#### Exercise
Could you render each line of text in the records below as a Markdown table with the columns Row and Line, numbering the rows and skipping blank lines? Leave the pictures out of your answer.

========

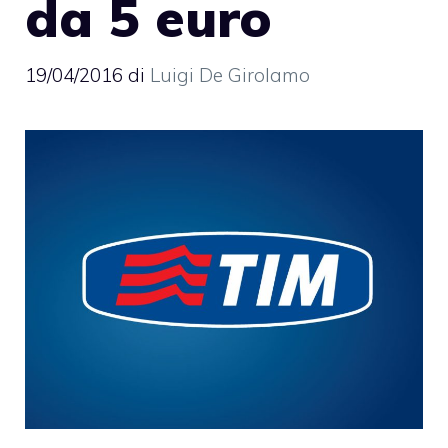
da 5 euro
19/04/2016
di
Luigi De Girolamo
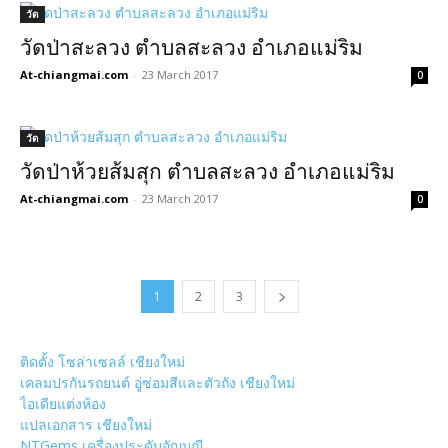
วัด
วัดป่าสะลวง ตำบลสะลวง อำเภอแม่ริม
At-chiangmai.com
-
23 March 2017
0
วัด
วัดป่าห้วยส้มสุก ตำบลสะลวง อำเภอแม่ริม
At-chiangmai.com
-
23 March 2017
0
1
2
3
ติดตั้ง โซล่าเซลล์ เชียงใหม่
เคลมปรกันรถยนต์ อู่ซ่อมสีและตัวถัง เชียงใหม่
ไอเดียแต่งห้อง
แปลเอกสาร เชียงใหม่
NTGems เครื่องประดับอัญมณี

========

#### Response to the exercise
| Row | Line |
|---|---|
| 1 | da 5 euro |
| 2 | 19/04/2016 |
| 3 | di |
| 4 | Luigi De Girolamo |
| 5 | วัด |
| 6 | วัดป่าสะลวง ตำบลสะลวง อำเภอแม่ริม |
| 7 | At-chiangmai.com |
| 8 | - |
| 9 | 23 March 2017 |
| 10 | 0 |
| 11 | วัด |
| 12 | วัดป่าห้วยส้มสุก ตำบลสะลวง อำเภอแม่ริม |
| 13 | At-chiangmai.com |
| 14 | - |
| 15 | 23 March 2017 |
| 16 | 0 |
| 17 | 1 |
| 18 | 2 |
| 19 | 3 |
| 20 | ติดตั้ง โซล่าเซลล์ เชียงใหม่ |
| 21 | เคลมปรกันรถยนต์ อู่ซ่อมสีและตัวถัง เชียงใหม่ |
| 22 | ไอเดียแต่งห้อง |
| 23 | แปลเอกสาร เชียงใหม่ |
| 24 | NTGems เครื่องประดับอัญมณี |